In practice, the partial changing of the used absorbent, results in an increased absorbent-use time by at least 50%, without affecting the safety margins, compared with a single scrubber where the complete amount of absorbent is changed in one time.
If only the same total use-time of a single scrubber with the same amount of absorbent, is followed, the safety margins are increased considerably.
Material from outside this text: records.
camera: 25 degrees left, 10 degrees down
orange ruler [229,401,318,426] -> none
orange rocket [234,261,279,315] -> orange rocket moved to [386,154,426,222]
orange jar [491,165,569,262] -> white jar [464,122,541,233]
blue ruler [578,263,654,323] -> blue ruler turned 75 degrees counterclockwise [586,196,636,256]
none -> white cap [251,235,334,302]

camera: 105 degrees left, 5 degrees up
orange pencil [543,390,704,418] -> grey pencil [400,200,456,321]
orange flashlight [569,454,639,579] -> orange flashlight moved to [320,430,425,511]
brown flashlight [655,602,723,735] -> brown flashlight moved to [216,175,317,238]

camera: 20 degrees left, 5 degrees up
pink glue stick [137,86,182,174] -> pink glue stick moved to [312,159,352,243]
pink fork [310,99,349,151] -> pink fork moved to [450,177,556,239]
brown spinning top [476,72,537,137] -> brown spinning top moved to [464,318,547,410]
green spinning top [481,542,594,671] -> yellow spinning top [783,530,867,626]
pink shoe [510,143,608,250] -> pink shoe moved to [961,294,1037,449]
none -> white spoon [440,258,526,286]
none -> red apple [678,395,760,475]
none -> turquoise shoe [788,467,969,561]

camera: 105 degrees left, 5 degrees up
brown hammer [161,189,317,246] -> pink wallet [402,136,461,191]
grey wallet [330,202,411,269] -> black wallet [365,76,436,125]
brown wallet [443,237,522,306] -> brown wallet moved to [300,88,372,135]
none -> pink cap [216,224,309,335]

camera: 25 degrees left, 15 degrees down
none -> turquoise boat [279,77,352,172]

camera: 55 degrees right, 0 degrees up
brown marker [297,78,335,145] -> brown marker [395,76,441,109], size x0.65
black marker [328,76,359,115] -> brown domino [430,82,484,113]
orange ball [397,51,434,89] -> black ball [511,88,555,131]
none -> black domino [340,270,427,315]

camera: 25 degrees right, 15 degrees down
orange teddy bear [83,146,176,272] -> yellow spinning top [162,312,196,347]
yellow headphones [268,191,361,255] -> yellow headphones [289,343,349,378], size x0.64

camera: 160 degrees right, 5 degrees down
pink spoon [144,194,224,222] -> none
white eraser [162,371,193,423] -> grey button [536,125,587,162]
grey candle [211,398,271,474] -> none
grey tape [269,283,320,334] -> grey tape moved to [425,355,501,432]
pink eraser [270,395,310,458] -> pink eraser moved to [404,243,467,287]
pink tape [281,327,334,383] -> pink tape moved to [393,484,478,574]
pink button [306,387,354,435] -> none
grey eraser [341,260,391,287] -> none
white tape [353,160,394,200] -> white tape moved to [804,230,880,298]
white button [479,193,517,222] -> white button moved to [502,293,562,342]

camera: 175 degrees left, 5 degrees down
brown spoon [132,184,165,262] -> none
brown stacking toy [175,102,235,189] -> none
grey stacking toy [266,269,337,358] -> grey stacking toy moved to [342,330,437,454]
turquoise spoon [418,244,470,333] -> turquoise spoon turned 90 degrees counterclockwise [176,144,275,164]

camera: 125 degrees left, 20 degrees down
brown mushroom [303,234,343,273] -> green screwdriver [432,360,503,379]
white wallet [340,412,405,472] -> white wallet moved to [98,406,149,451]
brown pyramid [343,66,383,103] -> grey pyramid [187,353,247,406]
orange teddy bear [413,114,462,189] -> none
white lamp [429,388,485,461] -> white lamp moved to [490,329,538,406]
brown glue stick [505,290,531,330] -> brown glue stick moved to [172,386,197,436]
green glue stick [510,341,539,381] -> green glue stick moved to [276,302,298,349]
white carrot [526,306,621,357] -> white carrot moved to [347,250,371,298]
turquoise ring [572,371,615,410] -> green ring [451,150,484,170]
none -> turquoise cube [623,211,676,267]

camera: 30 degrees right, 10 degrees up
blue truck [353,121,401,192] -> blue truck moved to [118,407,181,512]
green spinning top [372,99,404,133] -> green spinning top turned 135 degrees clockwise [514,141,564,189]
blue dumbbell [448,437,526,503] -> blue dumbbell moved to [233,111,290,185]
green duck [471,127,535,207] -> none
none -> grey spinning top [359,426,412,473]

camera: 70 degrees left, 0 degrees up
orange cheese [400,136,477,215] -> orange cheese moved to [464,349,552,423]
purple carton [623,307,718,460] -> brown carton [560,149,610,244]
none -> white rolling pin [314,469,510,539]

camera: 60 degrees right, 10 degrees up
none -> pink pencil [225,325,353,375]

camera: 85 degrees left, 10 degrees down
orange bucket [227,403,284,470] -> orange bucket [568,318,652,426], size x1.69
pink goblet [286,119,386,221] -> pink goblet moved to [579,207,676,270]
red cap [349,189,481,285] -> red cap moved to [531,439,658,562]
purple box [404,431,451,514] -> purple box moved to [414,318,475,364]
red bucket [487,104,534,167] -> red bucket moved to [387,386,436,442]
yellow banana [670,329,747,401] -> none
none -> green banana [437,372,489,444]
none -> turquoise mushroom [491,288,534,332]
Example of recommended durations:
using sofnolime 797 and water temperature < 15°C, a normal dive with a normal workload, maintaining the PPN2 lower then 4 bar: 120 minutes of dive time per cycle (1.35 kg scrubber), or 180 minutes of dive time, and then refilling both scrubbers (totals 2.7 kg).
This means: when the 'used' scrubber-time plus the planned dive-time are over 2 hours, execute one changing cycle. If the used and planned dive time together is more than 3 hours, refill both cassettes. (Maximum dive time in cold water on 2 fresh cassettes without changing cycle: 3 hours)
In order to execute the partial refilling of the absorbent series correctly, it is absolutely necessary to always know which cassette is in the top scrubber cavity in the rebreather, and what the used dive-time is for that cassette.
Use a special form or indicate it clearly in your diving logbook, or even on a sticker on the cassette or the inside of the cover!

Summary:
As scrubber performance is depending on the water temperature, we give different recommendations for cold and warm water.
When we refer to a ‘cycle’, this means that only one canister (the one that was on the exhale lung) is refilled with fresh sorb, and that canister is put in the lower position of the rebreather: on top of the oxygen sensors on the inhale lung.
So correct cycling is always done like this: remove the top canister (the one on the exhale lung, on top of the orifice and ADV), and empty that canister. Take the remaining canister out of the lower position, and put it in the top position, on the exhale lung. Refill the empty canister and put it in the lower position, on top of the oxygen sensors. ALWAYS MARK YOUR CANISTERS AND write DOWN IN WHAT POSITION THEY ARE PUT!